■ TASKS FOR THIS EXERCISE:
(a) Rewrite the paragraph of the forum thread beginning "As mentioned to my previous post" as a short bulleted list that keeps its main facts.
(b) List every kind of fish named in the forum thread.
(c) Reproduce the forum thread verbatim between "I picked up" and "dreadful Greenwich prices!!!", inclusive.

■ SOURCE DOCUMENT:
■ ■ ■
I like how Fish Bowl has been trying to sell a "rare" discus for $100. It's a plain ol' discus and looks extremely sick...tucked in fins, completely dark, etc.

I would never buy their plants. That tank is littered with snails and has water splashing in to it...which kinda makes me think they don't know much about plants.

I picked up a few more rummynose from Greenwich Aquaria on the 23rd, but was informed that the sale would end after x-mas. Back to dreadful Greenwich prices!!!


----------



## khanzer22 (Nov 30, 2009)

As mentioned to my previous post, today, I went to Puppy Center (PC) and Aquatic Wildlife (AW) in West Hartford and Manchester (respectively)... All I can say is that, it's really worth driving/going to those LFS eventhough they're 45mins-1hr drive from home (plus few snow showers )... Though personally, I like PC compare to AW, it is like fish heaven with 100+ tanks (FW + SW), so there's a lot of fish to choose from! :clap2: Plant stock wise, currently there are only few available from both stores and it's mostly swords and crypts species... All in all, my LFS trip is great! Plus, I made a stop to Ted's world famous steamed burger on my way home... eace:


----------



## Franzi (Dec 7, 2009)

How are the prices at puppy center and aquatic wildlife? Do you remember the price of some common fish to help get an idea of how they stack up to some shops around my parts (Stamford)?

I'd take a field trip up to those shops if the prices are competitive. I need a good cleanup crew like ottos and maybe some cory's. The standard pleco I got in the tank now craps like crazy and is a bit too aggressive.


----------



## khanzer22 (Nov 30, 2009)

Franzi said:


> How are the prices at puppy center and aquatic wildlife? Do you remember the price of some common fish to help get an idea of how they stack up to some shops around my parts (Stamford)?
> 
> I'd take a field trip up to those shops if the prices are competitive. I need a good cleanup crew like ottos and maybe some cory's. The standard pleco I got in the tank now craps like crazy and is a bit too aggressive.
■ ■ ■
■ SOURCE DATA:
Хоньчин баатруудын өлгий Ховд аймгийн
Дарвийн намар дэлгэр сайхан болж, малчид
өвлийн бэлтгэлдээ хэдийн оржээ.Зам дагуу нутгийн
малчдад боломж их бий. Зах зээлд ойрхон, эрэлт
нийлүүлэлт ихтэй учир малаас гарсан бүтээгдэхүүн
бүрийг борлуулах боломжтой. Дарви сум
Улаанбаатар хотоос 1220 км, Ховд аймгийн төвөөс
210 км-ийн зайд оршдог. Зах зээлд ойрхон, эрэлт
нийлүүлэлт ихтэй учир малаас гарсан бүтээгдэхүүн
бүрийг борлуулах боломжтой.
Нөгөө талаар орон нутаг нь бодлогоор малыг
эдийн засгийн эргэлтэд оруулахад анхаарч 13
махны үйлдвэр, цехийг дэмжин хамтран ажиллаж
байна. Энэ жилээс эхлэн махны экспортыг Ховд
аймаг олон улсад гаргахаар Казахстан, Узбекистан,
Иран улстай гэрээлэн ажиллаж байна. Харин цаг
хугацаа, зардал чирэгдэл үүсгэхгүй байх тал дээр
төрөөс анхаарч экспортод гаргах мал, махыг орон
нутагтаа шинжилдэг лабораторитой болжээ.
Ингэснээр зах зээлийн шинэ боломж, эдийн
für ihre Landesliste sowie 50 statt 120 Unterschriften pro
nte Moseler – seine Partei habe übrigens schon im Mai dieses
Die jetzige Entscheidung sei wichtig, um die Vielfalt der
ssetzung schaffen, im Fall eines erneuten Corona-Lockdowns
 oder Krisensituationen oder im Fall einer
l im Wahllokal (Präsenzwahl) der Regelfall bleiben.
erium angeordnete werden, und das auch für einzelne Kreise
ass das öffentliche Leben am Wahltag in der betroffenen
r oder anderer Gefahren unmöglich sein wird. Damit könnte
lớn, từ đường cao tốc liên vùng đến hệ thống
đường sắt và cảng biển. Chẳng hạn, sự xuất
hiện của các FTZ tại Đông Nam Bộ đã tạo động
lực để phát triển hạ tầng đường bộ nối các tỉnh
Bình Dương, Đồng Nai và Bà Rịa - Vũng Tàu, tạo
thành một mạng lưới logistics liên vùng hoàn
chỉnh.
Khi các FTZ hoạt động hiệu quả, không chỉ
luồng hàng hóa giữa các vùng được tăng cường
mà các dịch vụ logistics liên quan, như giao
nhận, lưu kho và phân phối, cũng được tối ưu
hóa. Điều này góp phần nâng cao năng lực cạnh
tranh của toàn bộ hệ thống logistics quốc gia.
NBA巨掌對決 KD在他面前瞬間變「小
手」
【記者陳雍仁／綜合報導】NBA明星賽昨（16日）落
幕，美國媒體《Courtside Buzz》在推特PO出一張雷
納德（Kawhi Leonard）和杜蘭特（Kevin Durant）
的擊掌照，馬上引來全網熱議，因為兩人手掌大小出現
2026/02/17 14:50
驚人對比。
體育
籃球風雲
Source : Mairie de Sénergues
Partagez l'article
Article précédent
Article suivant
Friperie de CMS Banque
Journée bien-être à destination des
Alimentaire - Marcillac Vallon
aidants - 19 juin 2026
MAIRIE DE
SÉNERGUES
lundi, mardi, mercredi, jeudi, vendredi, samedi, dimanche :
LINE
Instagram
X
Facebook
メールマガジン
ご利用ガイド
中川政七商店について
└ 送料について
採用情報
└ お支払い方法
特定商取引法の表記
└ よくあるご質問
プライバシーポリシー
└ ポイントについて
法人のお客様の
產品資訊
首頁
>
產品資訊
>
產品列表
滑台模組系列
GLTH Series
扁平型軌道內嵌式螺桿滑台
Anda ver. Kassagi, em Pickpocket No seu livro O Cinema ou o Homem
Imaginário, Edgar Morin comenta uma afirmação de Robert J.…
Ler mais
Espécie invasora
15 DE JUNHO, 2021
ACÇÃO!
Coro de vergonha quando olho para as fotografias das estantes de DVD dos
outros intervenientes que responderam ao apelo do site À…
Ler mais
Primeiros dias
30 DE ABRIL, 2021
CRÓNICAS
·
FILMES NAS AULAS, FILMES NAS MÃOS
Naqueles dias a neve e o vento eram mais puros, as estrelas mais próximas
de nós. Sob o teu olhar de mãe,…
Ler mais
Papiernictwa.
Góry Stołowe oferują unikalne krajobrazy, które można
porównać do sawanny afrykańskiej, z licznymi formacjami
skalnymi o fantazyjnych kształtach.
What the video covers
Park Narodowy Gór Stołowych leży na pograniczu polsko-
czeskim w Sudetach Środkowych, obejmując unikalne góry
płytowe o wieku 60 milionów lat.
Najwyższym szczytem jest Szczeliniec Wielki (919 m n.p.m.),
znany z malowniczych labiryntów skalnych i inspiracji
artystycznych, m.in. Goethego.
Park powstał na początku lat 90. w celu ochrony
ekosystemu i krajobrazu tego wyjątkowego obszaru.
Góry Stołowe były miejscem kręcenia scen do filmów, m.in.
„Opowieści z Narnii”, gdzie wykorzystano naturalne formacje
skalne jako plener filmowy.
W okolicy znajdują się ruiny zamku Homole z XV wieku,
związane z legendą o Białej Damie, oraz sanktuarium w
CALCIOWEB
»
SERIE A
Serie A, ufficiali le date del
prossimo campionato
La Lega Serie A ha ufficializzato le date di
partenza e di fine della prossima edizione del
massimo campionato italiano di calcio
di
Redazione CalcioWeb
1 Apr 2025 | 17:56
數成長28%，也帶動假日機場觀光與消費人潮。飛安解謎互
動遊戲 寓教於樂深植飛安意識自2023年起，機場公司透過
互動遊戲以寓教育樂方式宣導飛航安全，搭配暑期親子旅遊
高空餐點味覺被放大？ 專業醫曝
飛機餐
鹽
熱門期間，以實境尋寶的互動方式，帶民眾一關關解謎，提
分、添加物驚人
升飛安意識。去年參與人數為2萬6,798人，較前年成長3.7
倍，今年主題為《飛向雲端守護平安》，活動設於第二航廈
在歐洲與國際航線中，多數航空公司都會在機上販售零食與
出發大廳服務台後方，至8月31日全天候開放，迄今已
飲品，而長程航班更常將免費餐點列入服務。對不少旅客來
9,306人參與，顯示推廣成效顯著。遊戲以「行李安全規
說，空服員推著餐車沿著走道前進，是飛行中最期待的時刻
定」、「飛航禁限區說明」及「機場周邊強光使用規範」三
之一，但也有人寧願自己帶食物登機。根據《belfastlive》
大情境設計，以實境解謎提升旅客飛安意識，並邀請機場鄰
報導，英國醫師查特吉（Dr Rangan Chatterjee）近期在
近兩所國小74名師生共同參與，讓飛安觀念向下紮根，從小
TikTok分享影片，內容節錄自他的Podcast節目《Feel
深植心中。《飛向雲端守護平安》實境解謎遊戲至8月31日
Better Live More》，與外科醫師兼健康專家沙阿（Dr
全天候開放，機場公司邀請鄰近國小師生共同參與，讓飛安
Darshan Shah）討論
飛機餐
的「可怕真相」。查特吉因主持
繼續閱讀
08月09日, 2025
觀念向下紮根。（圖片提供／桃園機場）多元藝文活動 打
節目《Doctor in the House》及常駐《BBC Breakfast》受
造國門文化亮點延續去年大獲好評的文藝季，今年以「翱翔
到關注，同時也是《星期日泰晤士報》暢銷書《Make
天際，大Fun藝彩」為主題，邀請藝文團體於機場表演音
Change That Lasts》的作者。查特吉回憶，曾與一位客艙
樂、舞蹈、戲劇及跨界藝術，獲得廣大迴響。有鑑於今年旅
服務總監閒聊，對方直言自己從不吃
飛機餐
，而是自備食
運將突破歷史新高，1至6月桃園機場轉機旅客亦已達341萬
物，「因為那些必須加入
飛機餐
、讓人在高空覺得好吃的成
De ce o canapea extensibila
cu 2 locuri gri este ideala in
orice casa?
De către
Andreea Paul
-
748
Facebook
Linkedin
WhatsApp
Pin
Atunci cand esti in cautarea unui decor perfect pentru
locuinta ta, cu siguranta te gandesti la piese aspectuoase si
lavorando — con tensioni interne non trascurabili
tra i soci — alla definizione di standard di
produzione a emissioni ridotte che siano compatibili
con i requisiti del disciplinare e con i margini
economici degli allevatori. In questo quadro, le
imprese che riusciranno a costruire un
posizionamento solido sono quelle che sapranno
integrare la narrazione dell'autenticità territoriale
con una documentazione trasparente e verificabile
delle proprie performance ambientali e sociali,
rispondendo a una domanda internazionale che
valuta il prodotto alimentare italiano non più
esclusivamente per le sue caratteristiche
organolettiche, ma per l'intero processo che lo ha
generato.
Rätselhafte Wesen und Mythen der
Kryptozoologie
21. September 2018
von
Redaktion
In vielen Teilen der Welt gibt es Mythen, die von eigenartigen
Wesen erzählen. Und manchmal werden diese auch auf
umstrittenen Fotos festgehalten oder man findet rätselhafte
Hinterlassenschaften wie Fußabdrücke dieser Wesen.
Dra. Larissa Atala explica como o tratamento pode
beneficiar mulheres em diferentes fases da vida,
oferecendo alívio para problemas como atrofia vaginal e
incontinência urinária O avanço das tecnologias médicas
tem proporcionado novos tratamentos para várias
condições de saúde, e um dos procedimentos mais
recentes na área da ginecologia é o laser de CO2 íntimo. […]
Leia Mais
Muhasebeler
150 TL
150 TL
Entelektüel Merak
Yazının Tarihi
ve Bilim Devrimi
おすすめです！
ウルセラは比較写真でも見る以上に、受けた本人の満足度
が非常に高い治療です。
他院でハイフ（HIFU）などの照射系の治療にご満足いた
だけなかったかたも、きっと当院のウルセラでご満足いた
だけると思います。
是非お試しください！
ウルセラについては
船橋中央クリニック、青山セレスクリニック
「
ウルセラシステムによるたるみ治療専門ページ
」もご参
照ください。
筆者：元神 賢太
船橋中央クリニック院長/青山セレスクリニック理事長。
■ ■ ■
■ SOLUTIONS TO THE PROBLEMS:
(a)
- Visited Puppy Center in West Hartford and Aquatic Wildlife in Manchester today.
- Both stores are worth the 45-minute to 1-hour drive, even with a few snow showers.
- Preferred Puppy Center, which has 100+ freshwater and saltwater tanks and a large fish selection.
- Both stores currently have few plants, mostly swords and crypts.
- The trip was great and ended with a stop at Ted's world famous steamed burger on the way home.

(b)
- discus
- rummynose
- ottos
- cory's
- pleco

(c)
I picked up a few more rummynose from Greenwich Aquaria on the 23rd, but was informed that the sale would end after x-mas. Back to dreadful Greenwich prices!!!